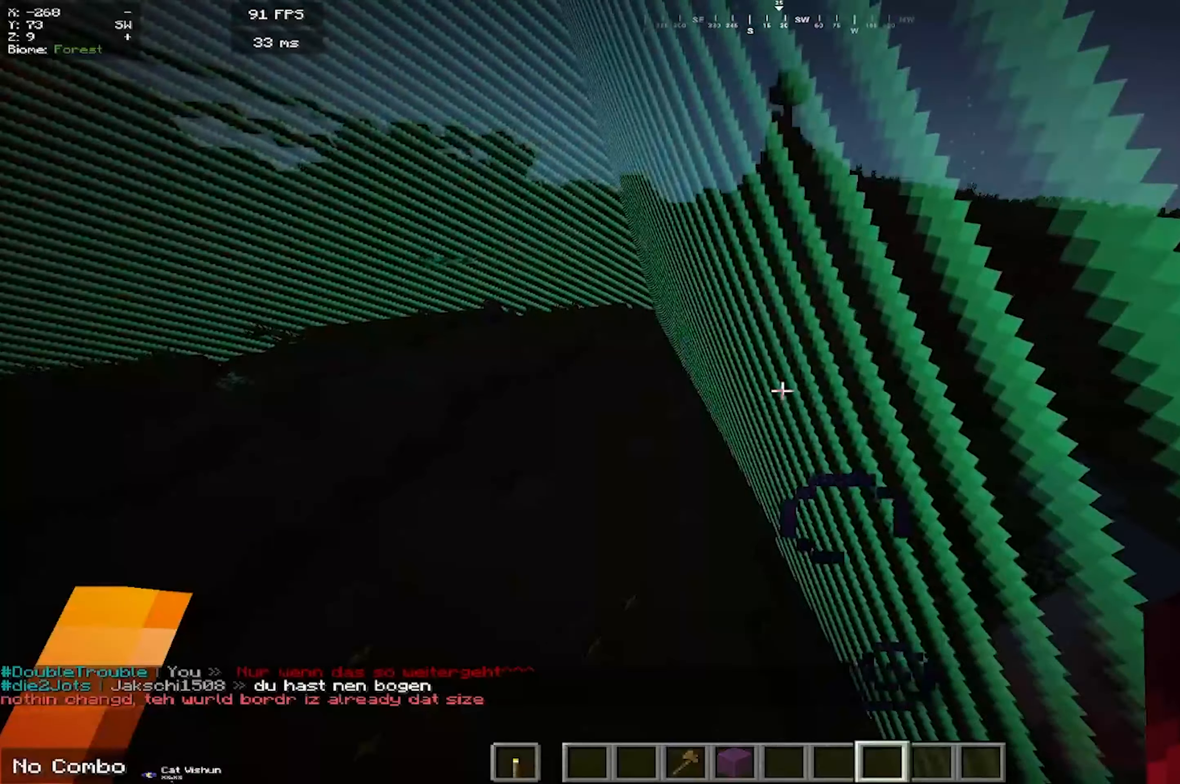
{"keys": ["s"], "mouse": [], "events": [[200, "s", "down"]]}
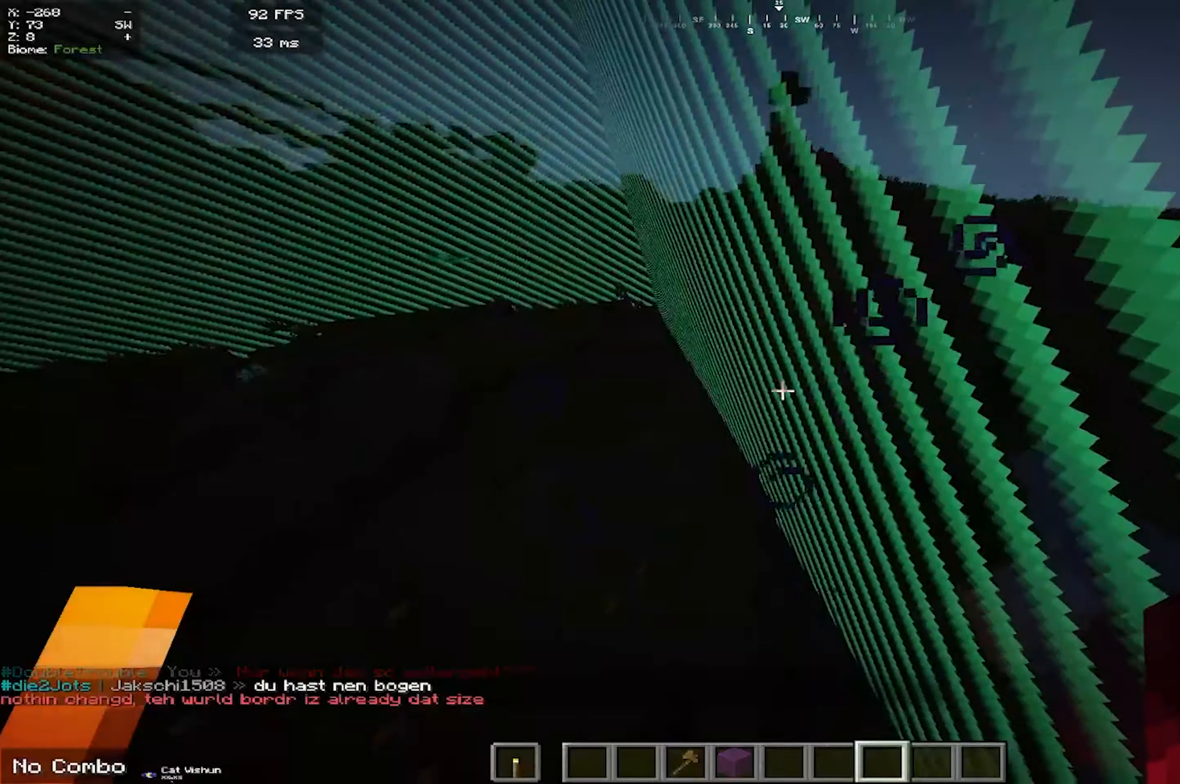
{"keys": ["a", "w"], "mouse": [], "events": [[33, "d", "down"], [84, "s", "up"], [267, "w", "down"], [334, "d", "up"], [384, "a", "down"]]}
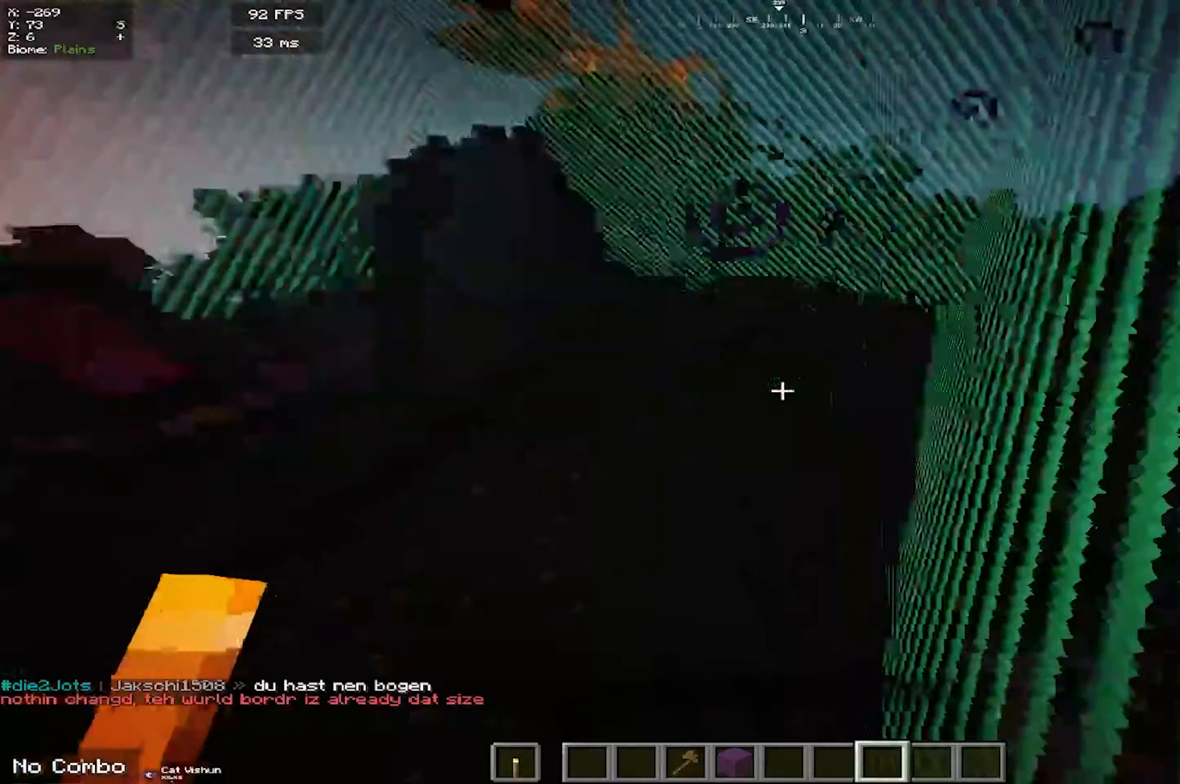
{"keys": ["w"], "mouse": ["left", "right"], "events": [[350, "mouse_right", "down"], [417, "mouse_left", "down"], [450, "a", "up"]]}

## YOUR INSTRUCTIONS:
Transcribe all of the data above exactly; no picture belongs in the copy.

## PROBLEM SOLUTION:
{"keys": ["s"], "mouse": [], "events": [[200, "s", "down"]]}
{"keys": ["a", "w"], "mouse": [], "events": [[33, "d", "down"], [84, "s", "up"], [267, "w", "down"], [334, "d", "up"], [384, "a", "down"]]}
{"keys": ["w"], "mouse": ["left", "right"], "events": [[350, "mouse_right", "down"], [417, "mouse_left", "down"], [450, "a", "up"]]}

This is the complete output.